In relation to digital content, the sector inquiry focuses on the presence of territorial restrictions and geo-blocking, as well as on certain restrictions in the licensing agreements for on-line distribution of digital content.

The Commission notes that access to digital content is the "key determinant of competition" since offering a certain type of (premium) content is often necessary to attract customers. In that context, the Commission closely scrutinised the effects of exclusive licensing and other licensing practices on competition in this field, concluding that in some situations they could raise concerns of input foreclosure and create significant barriers to entry for new market players. More specifically, the Commission's concerns are as follows:

  • Certain licensing practices, including in particular splitting rights according to technologies, creates "complex licensing arrangements", which, in addition to the wide use of exclusive licensing, make it difficult for new entrants and smaller market players to access certain premium content.
  • Bundling of online transmission rights together with the rights for other transmission technologies (e.g. mobile transmission or terrestrial transmission) may negatively impact the availability of digital content and prevent market entry.
  • The long duration of licensing agreements is another difficulty faced by new entrants and smaller operators; right-holders typically enter into long-term agreements with digital content providers and licensing agreements often include clauses that tend to extend such relationships (e.g., first negotiation or automatic renewal clauses).

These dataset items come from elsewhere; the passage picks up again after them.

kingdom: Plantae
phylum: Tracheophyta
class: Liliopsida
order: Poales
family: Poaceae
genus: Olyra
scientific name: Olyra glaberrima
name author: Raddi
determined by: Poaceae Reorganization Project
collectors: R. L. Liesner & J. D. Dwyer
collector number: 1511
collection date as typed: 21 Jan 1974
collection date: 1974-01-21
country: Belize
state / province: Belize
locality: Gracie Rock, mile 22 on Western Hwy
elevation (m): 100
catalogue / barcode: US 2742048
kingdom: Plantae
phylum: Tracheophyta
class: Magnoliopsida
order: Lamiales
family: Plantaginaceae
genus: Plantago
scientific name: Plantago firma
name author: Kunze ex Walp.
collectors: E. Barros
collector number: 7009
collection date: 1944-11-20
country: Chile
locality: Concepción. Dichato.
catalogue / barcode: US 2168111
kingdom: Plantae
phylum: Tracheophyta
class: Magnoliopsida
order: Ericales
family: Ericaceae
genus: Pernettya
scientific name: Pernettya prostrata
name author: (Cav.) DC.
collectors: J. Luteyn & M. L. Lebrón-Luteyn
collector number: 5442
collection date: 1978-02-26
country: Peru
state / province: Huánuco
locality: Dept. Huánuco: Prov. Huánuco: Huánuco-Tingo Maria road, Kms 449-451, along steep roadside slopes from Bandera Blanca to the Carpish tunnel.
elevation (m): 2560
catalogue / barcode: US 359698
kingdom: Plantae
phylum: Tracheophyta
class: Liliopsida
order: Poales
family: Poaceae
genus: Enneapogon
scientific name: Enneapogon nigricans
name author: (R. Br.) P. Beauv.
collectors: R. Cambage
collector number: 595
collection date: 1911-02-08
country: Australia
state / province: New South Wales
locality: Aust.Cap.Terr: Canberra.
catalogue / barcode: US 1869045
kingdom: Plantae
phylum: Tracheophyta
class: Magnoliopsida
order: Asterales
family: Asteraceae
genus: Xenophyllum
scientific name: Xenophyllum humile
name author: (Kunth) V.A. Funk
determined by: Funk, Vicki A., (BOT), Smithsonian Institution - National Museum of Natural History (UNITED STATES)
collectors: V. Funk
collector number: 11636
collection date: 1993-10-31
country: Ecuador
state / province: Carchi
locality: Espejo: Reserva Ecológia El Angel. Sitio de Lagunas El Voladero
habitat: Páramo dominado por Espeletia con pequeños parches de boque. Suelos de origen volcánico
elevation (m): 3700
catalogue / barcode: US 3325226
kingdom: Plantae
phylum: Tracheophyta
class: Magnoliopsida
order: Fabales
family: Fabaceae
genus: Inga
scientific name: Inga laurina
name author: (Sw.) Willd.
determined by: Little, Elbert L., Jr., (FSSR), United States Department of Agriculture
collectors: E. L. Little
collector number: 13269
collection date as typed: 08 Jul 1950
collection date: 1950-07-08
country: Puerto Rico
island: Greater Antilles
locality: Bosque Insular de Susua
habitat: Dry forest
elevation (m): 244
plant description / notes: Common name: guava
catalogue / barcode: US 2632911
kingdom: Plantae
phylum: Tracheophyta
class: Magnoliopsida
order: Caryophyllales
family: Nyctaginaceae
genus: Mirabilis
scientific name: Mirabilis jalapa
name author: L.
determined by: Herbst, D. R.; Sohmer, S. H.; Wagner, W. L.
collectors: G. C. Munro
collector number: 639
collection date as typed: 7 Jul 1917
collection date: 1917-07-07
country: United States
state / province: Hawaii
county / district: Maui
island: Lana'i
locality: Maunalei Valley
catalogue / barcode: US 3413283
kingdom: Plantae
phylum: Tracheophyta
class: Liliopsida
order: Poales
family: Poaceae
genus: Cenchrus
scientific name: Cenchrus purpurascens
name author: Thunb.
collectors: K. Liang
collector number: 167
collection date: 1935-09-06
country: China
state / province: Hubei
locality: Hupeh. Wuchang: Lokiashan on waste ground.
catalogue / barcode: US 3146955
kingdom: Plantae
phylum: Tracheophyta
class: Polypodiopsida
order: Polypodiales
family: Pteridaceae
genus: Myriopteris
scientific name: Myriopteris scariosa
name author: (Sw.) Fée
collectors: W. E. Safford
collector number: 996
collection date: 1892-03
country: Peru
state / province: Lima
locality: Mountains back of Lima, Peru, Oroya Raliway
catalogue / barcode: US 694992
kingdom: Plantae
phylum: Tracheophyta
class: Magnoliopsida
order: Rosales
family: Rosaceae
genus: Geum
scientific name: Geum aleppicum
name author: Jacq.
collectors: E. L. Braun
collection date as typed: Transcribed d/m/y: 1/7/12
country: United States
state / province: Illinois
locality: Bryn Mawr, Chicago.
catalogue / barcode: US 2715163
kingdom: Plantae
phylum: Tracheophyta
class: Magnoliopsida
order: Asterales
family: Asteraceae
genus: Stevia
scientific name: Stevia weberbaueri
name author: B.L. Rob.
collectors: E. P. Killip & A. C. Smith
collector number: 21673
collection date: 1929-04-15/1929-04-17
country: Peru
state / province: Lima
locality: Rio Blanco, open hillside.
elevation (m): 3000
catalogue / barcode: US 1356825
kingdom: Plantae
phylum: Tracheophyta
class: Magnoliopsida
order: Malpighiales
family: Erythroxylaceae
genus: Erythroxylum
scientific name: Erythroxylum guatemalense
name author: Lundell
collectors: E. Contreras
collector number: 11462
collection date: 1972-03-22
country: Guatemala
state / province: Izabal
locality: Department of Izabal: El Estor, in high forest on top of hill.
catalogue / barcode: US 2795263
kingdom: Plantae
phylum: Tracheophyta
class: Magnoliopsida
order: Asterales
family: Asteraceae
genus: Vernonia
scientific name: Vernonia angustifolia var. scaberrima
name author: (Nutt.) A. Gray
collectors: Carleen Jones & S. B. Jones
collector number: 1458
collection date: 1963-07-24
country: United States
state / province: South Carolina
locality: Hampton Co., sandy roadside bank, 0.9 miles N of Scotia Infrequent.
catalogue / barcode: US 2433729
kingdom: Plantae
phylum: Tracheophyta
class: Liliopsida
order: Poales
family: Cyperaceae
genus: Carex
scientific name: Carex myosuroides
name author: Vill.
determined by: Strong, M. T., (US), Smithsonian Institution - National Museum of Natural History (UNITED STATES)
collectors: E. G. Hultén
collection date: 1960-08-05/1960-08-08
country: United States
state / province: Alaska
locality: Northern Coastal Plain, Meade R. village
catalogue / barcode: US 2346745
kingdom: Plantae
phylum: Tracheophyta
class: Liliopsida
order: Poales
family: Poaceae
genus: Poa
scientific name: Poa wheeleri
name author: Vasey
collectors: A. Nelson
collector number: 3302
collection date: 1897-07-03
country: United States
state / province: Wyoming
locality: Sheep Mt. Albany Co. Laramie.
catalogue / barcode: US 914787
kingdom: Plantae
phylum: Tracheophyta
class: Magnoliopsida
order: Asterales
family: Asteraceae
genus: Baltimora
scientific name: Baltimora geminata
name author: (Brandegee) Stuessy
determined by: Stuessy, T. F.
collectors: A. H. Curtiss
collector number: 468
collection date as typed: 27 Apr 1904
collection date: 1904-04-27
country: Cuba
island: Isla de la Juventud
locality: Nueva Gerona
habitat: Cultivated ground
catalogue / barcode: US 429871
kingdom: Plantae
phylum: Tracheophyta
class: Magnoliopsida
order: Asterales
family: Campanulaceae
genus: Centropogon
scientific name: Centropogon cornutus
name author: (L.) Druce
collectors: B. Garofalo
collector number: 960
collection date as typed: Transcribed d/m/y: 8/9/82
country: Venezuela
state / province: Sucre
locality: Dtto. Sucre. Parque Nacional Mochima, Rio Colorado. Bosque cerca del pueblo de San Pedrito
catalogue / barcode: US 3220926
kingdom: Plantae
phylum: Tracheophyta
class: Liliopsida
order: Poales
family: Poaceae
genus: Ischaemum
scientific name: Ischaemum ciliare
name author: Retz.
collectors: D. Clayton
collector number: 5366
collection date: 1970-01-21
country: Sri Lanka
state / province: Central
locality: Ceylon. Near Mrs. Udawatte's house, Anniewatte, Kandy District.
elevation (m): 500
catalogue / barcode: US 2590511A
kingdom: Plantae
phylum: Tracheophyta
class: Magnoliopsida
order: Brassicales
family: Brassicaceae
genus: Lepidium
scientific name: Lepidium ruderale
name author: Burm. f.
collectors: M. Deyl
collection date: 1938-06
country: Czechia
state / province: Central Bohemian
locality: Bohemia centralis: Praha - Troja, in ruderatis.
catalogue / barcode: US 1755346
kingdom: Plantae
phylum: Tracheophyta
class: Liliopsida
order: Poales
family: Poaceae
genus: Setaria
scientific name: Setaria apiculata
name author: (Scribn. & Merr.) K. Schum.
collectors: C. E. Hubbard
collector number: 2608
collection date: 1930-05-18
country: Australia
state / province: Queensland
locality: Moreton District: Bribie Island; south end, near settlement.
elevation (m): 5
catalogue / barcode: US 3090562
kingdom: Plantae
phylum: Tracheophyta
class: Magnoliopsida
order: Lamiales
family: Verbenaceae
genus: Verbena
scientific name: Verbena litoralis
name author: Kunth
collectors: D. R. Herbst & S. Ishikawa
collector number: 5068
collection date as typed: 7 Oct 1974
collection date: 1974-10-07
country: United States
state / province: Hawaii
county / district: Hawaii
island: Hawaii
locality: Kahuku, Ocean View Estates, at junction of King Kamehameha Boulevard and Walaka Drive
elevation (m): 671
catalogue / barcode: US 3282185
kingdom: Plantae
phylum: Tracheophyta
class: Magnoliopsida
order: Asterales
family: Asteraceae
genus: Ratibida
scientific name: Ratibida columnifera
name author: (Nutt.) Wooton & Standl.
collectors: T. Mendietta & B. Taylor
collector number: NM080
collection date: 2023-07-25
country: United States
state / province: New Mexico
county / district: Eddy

With respect to territorial restrictions, the Commission notes that geo-blocking is prevalent in the on-line distribution of digital content, with 70% of digital content providers restricting access to their digital content for users from other Member States. Unlike in the case of consumer goods, geo-blocking mostly results from contractual restrictions in agreements with the right holders. 60% of the digital content providers who responded to the questionnaires sent by the Commission reported that they were contractually required by the right-holders to geo-block. Further, the Commission found that many agreements contain clauses allowing the right holder to monitor the implementation of the geo-blocking measures; it is not uncommon for the right holder to terminate an agreement if these measures are not implemented in accordance with his requirements. The Commission views such restrictions as a major barrier to the single market. It has already launched an investigation into the licensing practices of Hollywood movie studios, in which it alleges that geo-blocking could be considered a restriction on passive sales, which is normally treated as a hard-core violation of Article 101(1) TFEU.

That said, the Commission notes that the reason for this situation is the territorial scope of IP rights protecting digital content, since IP rights (both online and offline) are traditionally licensed on a national basis. Fewer than 15% of all licence agreements examined by the Commission covered the territories of all 28 EU Member States. Indeed, the right holders built their business models on licensing rights on a national basis, as that allows them to maximise profits. In that context, the Commission will separately propose a number of measures to modernise and unify copyrights at the EU level.

Finally, the Commission gives stakeholders just over two months, until 18 November 2016, to comment on the findings of the Report. The final report on the e-commerce sector inquiry is planned for May 2017. We would, therefore, expect this Report to be the subject of considerable discussion and lobbying over the coming months.